• _YOUR OBJECTIVE_: Write the records out again exactly, leaving no images in.

• _RECORDS FOR THE EXERCISE_:
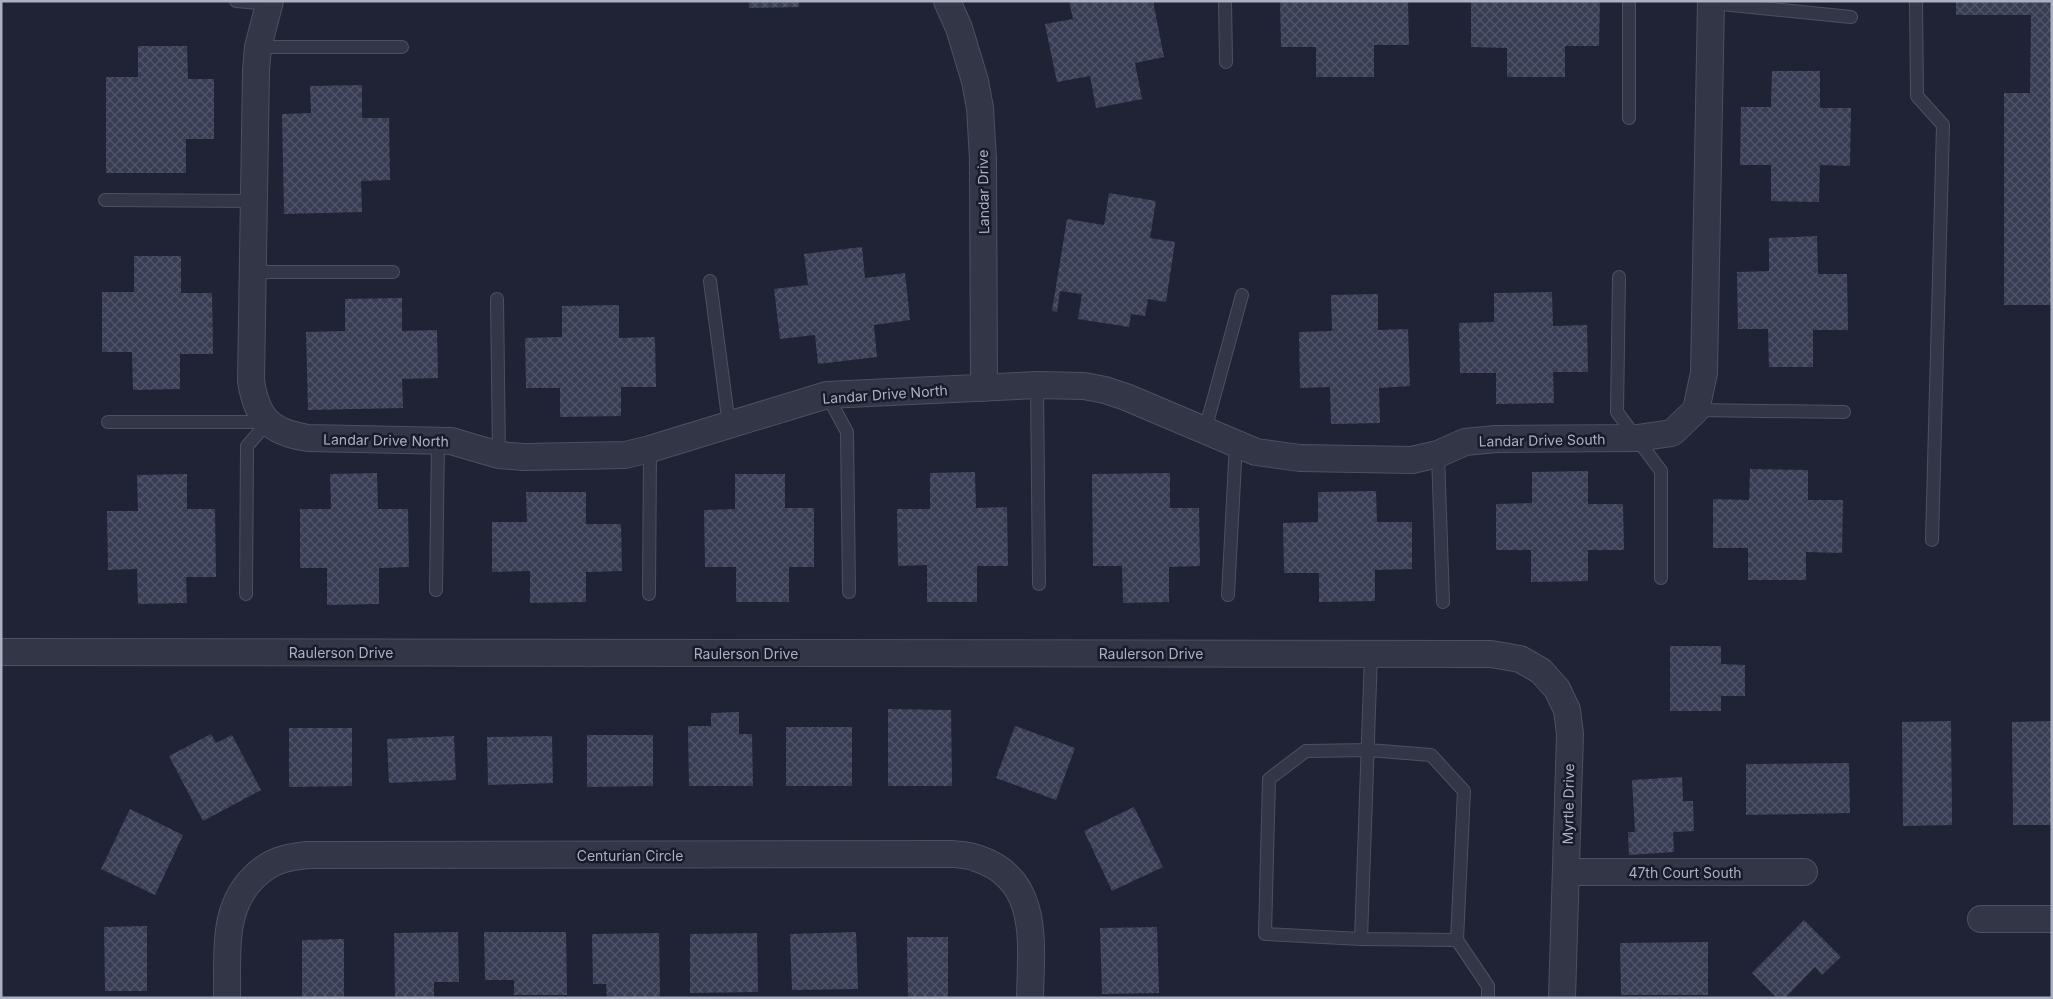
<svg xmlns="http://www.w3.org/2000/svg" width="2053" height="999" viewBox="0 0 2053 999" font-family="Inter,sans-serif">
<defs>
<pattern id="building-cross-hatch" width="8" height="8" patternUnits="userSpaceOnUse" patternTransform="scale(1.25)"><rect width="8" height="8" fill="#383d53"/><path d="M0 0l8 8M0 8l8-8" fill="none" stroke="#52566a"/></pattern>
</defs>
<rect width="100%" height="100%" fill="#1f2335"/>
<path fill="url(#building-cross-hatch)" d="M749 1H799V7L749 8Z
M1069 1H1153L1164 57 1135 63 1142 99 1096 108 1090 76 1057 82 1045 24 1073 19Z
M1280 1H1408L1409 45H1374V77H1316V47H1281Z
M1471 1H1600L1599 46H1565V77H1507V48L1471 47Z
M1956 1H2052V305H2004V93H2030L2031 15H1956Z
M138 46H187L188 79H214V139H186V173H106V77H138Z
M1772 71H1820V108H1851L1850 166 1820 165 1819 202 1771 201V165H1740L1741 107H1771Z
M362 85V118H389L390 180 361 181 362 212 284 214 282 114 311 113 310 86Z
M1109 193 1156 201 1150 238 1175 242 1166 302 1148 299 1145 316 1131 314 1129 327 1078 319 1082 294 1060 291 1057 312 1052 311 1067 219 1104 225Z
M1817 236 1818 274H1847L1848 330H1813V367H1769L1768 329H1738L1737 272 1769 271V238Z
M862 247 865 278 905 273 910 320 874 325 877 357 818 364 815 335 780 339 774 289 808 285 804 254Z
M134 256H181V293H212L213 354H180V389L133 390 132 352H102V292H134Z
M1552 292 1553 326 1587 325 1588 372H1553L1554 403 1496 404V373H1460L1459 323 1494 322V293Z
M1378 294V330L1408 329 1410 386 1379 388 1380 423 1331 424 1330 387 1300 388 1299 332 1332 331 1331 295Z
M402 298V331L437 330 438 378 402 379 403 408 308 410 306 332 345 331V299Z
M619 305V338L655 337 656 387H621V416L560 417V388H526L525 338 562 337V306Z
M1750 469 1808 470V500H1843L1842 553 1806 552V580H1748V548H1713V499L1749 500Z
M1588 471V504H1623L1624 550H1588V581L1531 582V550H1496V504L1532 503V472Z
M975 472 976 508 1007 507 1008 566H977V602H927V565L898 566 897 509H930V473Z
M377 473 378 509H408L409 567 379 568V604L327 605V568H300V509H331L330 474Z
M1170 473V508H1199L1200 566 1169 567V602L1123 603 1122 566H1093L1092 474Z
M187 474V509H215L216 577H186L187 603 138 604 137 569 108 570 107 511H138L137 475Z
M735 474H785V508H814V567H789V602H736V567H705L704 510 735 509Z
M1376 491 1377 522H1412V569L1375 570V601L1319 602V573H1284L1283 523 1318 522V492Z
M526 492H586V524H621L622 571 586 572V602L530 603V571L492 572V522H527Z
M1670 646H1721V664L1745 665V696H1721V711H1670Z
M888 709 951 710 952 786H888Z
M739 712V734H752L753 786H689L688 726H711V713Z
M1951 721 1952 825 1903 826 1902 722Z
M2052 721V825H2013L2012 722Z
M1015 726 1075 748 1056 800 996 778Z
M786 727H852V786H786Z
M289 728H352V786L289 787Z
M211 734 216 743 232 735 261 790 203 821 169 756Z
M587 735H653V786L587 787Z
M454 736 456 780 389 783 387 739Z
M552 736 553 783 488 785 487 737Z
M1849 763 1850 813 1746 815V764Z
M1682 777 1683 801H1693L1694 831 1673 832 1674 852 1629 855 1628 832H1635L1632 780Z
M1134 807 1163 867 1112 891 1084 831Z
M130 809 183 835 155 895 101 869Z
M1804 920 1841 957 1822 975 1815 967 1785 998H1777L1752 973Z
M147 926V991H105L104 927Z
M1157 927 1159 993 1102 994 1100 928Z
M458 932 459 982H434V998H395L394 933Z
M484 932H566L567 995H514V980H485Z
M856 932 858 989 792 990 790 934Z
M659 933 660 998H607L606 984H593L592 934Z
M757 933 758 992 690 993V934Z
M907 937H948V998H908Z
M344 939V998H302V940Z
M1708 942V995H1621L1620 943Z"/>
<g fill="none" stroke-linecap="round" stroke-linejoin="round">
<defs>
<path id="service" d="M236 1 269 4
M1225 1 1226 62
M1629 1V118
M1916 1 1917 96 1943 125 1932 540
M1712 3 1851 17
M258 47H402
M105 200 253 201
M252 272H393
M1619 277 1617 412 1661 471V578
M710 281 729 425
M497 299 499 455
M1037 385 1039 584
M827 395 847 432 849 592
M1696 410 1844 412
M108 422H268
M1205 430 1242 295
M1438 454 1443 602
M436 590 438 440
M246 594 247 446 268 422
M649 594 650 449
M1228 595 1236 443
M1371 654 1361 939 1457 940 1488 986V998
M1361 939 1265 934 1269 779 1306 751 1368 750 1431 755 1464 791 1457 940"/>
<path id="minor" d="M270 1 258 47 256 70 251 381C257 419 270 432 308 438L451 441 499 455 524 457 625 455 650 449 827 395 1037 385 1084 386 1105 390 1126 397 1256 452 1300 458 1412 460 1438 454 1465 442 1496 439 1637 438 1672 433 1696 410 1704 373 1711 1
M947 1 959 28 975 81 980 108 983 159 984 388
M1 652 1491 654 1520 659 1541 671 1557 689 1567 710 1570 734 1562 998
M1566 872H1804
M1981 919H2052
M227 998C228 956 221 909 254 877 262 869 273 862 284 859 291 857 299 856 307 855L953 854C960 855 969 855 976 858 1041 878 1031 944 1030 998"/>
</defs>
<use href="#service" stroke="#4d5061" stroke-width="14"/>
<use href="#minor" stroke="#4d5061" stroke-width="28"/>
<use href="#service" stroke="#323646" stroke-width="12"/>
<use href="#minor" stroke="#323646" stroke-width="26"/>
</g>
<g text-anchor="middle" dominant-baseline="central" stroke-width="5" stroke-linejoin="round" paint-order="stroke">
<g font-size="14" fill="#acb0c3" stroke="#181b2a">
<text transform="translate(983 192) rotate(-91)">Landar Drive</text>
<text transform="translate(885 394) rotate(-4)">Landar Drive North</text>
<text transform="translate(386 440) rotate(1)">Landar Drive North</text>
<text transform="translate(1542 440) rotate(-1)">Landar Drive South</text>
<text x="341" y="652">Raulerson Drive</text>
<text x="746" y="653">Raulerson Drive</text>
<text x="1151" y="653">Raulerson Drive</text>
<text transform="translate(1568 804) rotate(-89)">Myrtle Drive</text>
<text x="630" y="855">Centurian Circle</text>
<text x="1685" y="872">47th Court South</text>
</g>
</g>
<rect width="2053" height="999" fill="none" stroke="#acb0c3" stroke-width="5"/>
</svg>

• _SOLVED PROBLEM_:
<svg xmlns="http://www.w3.org/2000/svg" width="2053" height="999" viewBox="0 0 2053 999" font-family="Inter,sans-serif">
<defs>
<pattern id="building-cross-hatch" width="8" height="8" patternUnits="userSpaceOnUse" patternTransform="scale(1.25)"><rect width="8" height="8" fill="#383d53"/><path d="M0 0l8 8M0 8l8-8" fill="none" stroke="#52566a"/></pattern>
</defs>
<rect width="100%" height="100%" fill="#1f2335"/>
<path fill="url(#building-cross-hatch)" d="M749 1H799V7L749 8Z
M1069 1H1153L1164 57 1135 63 1142 99 1096 108 1090 76 1057 82 1045 24 1073 19Z
M1280 1H1408L1409 45H1374V77H1316V47H1281Z
M1471 1H1600L1599 46H1565V77H1507V48L1471 47Z
M1956 1H2052V305H2004V93H2030L2031 15H1956Z
M138 46H187L188 79H214V139H186V173H106V77H138Z
M1772 71H1820V108H1851L1850 166 1820 165 1819 202 1771 201V165H1740L1741 107H1771Z
M362 85V118H389L390 180 361 181 362 212 284 214 282 114 311 113 310 86Z
M1109 193 1156 201 1150 238 1175 242 1166 302 1148 299 1145 316 1131 314 1129 327 1078 319 1082 294 1060 291 1057 312 1052 311 1067 219 1104 225Z
M1817 236 1818 274H1847L1848 330H1813V367H1769L1768 329H1738L1737 272 1769 271V238Z
M862 247 865 278 905 273 910 320 874 325 877 357 818 364 815 335 780 339 774 289 808 285 804 254Z
M134 256H181V293H212L213 354H180V389L133 390 132 352H102V292H134Z
M1552 292 1553 326 1587 325 1588 372H1553L1554 403 1496 404V373H1460L1459 323 1494 322V293Z
M1378 294V330L1408 329 1410 386 1379 388 1380 423 1331 424 1330 387 1300 388 1299 332 1332 331 1331 295Z
M402 298V331L437 330 438 378 402 379 403 408 308 410 306 332 345 331V299Z
M619 305V338L655 337 656 387H621V416L560 417V388H526L525 338 562 337V306Z
M1750 469 1808 470V500H1843L1842 553 1806 552V580H1748V548H1713V499L1749 500Z
M1588 471V504H1623L1624 550H1588V581L1531 582V550H1496V504L1532 503V472Z
M975 472 976 508 1007 507 1008 566H977V602H927V565L898 566 897 509H930V473Z
M377 473 378 509H408L409 567 379 568V604L327 605V568H300V509H331L330 474Z
M1170 473V508H1199L1200 566 1169 567V602L1123 603 1122 566H1093L1092 474Z
M187 474V509H215L216 577H186L187 603 138 604 137 569 108 570 107 511H138L137 475Z
M735 474H785V508H814V567H789V602H736V567H705L704 510 735 509Z
M1376 491 1377 522H1412V569L1375 570V601L1319 602V573H1284L1283 523 1318 522V492Z
M526 492H586V524H621L622 571 586 572V602L530 603V571L492 572V522H527Z
M1670 646H1721V664L1745 665V696H1721V711H1670Z
M888 709 951 710 952 786H888Z
M739 712V734H752L753 786H689L688 726H711V713Z
M1951 721 1952 825 1903 826 1902 722Z
M2052 721V825H2013L2012 722Z
M1015 726 1075 748 1056 800 996 778Z
M786 727H852V786H786Z
M289 728H352V786L289 787Z
M211 734 216 743 232 735 261 790 203 821 169 756Z
M587 735H653V786L587 787Z
M454 736 456 780 389 783 387 739Z
M552 736 553 783 488 785 487 737Z
M1849 763 1850 813 1746 815V764Z
M1682 777 1683 801H1693L1694 831 1673 832 1674 852 1629 855 1628 832H1635L1632 780Z
M1134 807 1163 867 1112 891 1084 831Z
M130 809 183 835 155 895 101 869Z
M1804 920 1841 957 1822 975 1815 967 1785 998H1777L1752 973Z
M147 926V991H105L104 927Z
M1157 927 1159 993 1102 994 1100 928Z
M458 932 459 982H434V998H395L394 933Z
M484 932H566L567 995H514V980H485Z
M856 932 858 989 792 990 790 934Z
M659 933 660 998H607L606 984H593L592 934Z
M757 933 758 992 690 993V934Z
M907 937H948V998H908Z
M344 939V998H302V940Z
M1708 942V995H1621L1620 943Z"/>
<g fill="none" stroke-linecap="round" stroke-linejoin="round">
<defs>
<path id="service" d="M236 1 269 4
M1225 1 1226 62
M1629 1V118
M1916 1 1917 96 1943 125 1932 540
M1712 3 1851 17
M258 47H402
M105 200 253 201
M252 272H393
M1619 277 1617 412 1661 471V578
M710 281 729 425
M497 299 499 455
M1037 385 1039 584
M827 395 847 432 849 592
M1696 410 1844 412
M108 422H268
M1205 430 1242 295
M1438 454 1443 602
M436 590 438 440
M246 594 247 446 268 422
M649 594 650 449
M1228 595 1236 443
M1371 654 1361 939 1457 940 1488 986V998
M1361 939 1265 934 1269 779 1306 751 1368 750 1431 755 1464 791 1457 940"/>
<path id="minor" d="M270 1 258 47 256 70 251 381C257 419 270 432 308 438L451 441 499 455 524 457 625 455 650 449 827 395 1037 385 1084 386 1105 390 1126 397 1256 452 1300 458 1412 460 1438 454 1465 442 1496 439 1637 438 1672 433 1696 410 1704 373 1711 1
M947 1 959 28 975 81 980 108 983 159 984 388
M1 652 1491 654 1520 659 1541 671 1557 689 1567 710 1570 734 1562 998
M1566 872H1804
M1981 919H2052
M227 998C228 956 221 909 254 877 262 869 273 862 284 859 291 857 299 856 307 855L953 854C960 855 969 855 976 858 1041 878 1031 944 1030 998"/>
</defs>
<use href="#service" stroke="#4d5061" stroke-width="14"/>
<use href="#minor" stroke="#4d5061" stroke-width="28"/>
<use href="#service" stroke="#323646" stroke-width="12"/>
<use href="#minor" stroke="#323646" stroke-width="26"/>
</g>
<g text-anchor="middle" dominant-baseline="central" stroke-width="5" stroke-linejoin="round" paint-order="stroke">
<g font-size="14" fill="#acb0c3" stroke="#181b2a">
<text transform="translate(983 192) rotate(-91)">Landar Drive</text>
<text transform="translate(885 394) rotate(-4)">Landar Drive North</text>
<text transform="translate(386 440) rotate(1)">Landar Drive North</text>
<text transform="translate(1542 440) rotate(-1)">Landar Drive South</text>
<text x="341" y="652">Raulerson Drive</text>
<text x="746" y="653">Raulerson Drive</text>
<text x="1151" y="653">Raulerson Drive</text>
<text transform="translate(1568 804) rotate(-89)">Myrtle Drive</text>
<text x="630" y="855">Centurian Circle</text>
<text x="1685" y="872">47th Court South</text>
</g>
</g>
<rect width="2053" height="999" fill="none" stroke="#acb0c3" stroke-width="5"/>
</svg>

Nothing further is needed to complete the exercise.